“Studies suggest that regenerating soil by turning our backs on industrial farming holds the key to tackling climate change”
“The science on this is quite exciting. A study published recently by the US National Academy of Sciences claims that regenerative farming can sequester 3%of our global carbon emissions. An article in Science suggests it could be up to 15%. And new research from the Rodale Institute in Pennsylvania, although not yet peer-reviewed, says sequestration rates could be as high as 40%. The same report argues that if we apply regenerative techniques to the world’s pastureland as well, we could capture more than 100% of global emissions. In other words, regenerative farming may be our best shot at actually cooling the planet.Yet despite having the evidence on their side, proponents of regenerative farming – like the international farmers’ association La Via Campesina – are fighting an uphill battle. The multinational corporations that run the industrial food system seem to be dead set against it because it threatens their monopoly power – power that relies on seeds linked to patented chemical fertilisers and pesticides. They are well aware that their methods are causing climate change, but they insist that it’s a necessary evil: if we want to feed the world’s growing population, we don’t have a choice – it’s the only way to secure high yields.

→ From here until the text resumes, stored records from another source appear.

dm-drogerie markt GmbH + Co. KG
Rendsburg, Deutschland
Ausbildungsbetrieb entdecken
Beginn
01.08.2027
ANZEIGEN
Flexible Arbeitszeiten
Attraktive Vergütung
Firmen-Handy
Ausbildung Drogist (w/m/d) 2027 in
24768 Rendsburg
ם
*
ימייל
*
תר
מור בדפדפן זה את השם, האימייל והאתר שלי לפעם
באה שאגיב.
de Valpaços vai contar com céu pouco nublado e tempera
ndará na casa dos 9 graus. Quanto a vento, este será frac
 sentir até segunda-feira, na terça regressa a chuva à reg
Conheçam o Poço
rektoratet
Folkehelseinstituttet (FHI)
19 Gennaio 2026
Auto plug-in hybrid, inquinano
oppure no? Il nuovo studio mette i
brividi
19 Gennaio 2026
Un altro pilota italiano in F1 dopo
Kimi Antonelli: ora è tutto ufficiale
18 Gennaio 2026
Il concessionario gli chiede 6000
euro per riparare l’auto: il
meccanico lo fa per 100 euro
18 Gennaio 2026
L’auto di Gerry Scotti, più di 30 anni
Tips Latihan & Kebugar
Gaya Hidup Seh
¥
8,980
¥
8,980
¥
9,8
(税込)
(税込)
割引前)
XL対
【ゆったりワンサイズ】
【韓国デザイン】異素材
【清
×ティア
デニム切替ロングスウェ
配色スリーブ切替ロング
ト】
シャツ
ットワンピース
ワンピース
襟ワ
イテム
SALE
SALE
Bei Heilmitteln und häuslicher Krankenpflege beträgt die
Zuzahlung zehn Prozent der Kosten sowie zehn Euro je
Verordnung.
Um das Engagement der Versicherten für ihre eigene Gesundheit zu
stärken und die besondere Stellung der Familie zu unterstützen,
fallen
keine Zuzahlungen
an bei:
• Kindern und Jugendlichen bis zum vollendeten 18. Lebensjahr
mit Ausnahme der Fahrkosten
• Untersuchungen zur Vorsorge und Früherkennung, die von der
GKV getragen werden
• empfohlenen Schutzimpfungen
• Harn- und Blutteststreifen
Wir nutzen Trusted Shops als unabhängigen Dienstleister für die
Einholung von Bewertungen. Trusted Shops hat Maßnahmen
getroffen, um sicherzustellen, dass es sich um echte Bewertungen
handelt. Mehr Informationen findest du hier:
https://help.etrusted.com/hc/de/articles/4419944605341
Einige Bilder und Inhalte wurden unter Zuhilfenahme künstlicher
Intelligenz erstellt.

Scientists are calling their bluff. First of all, feeding the world isn’t about higher yields; it’s about fairer distribution. We already grow enough food for 10 billion people. In any case, it can be argued that regenerative farming actually increases crop yields over the long term by enhancing soil fertility and improving resilience against drought and flooding. So as climate change makes farming more difficult, this may be our best bet for food security, too.”